→ Extract to read:
^^^^^^^^^^^^^^^^

A Model UN committee has many different states with divergent interests, all of which would like any final decisions to go their way. In order to manage tensions and allow the conversation about an issue to proceed fairly and efficiently, Model United Nations conferences are conducted according to formal rules of procedure. These rules govern the process of decisionmaking, regulating who can say what and when.
One of the best explanations of rules of procedure is available on the UNA-USA website. However, note that your conference will have its own, specific rules that might differ from other conferences. (For example, click here for an example of the National Model UN Rules of Procedure).
To watch a Model UN committee operate according to formal rules of procedure, watch the following video:
In the following, we outline in detail the process you will likely encounter in Model UN committee. Since there is much jargon and technical terminology, we recommend reading through the Model UN Glossary compiled by UNA-USA.
Opening Formal Session
Your committee will open in “Formal Session”, which is the most regulated form of conversation that will occur in a Model UN conference. All of you will be in delegations of one or two people; each delegation plays the role of representatives of a Member State or Observer in the United Nations. The Delegates will either be seated in rows or around a conference table, facing a Dais, a table where the Chair of the committee and his/her staff will sit facing you. The Chair manages the decisionmaking process of the committee and is the final judge over disputes about that process. S/he works to make sure it is fair, timely and efficient.
The Chair will open the session officially and deal with preliminary business. This will include taking attendance (in which you stand up with your placard and declare “The [Your State’s Name] is Present” — see the video below), setting the Speaking Time (sometimes this is set by the conference in advance), electing possible additional staff and seeking volunteers to serve as Pages (to collect and distribute notes throughout the committee room).

^^^^^^^^^^^^^^^^

→ Provided material:
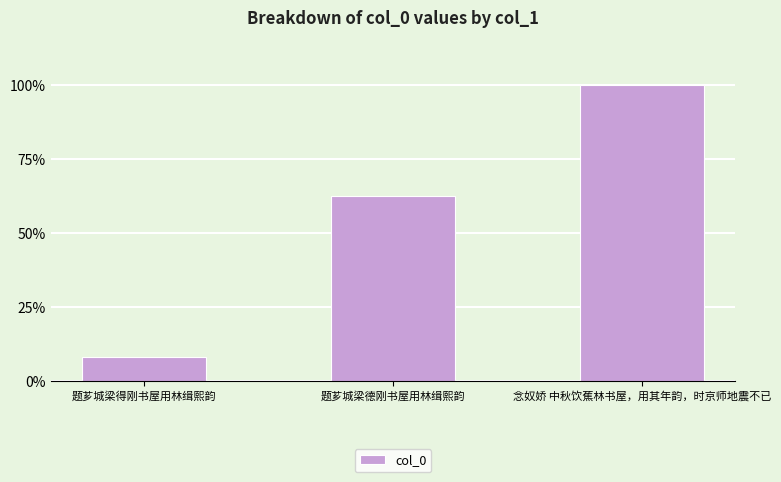

What is the label of the 1st bar from the right?

念奴娇 中秋饮蕉林书屋，用其年韵，时京师地震不已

^^^^^^^^^^^^^^^^

→ Task description:
In the text on Model UN rules of procedure, rewrite the passage from "To watch a Model" to "compiled by UNA-USA.", substituting "specialized vocabulary" for "jargon".

→ Answer area:
To watch a Model UN committee operate according to formal rules of procedure, watch the following video:
In the following, we outline in detail the process you will likely encounter in Model UN committee. Since there is much specialized vocabulary and technical terminology, we recommend reading through the Model UN Glossary compiled by UNA-USA.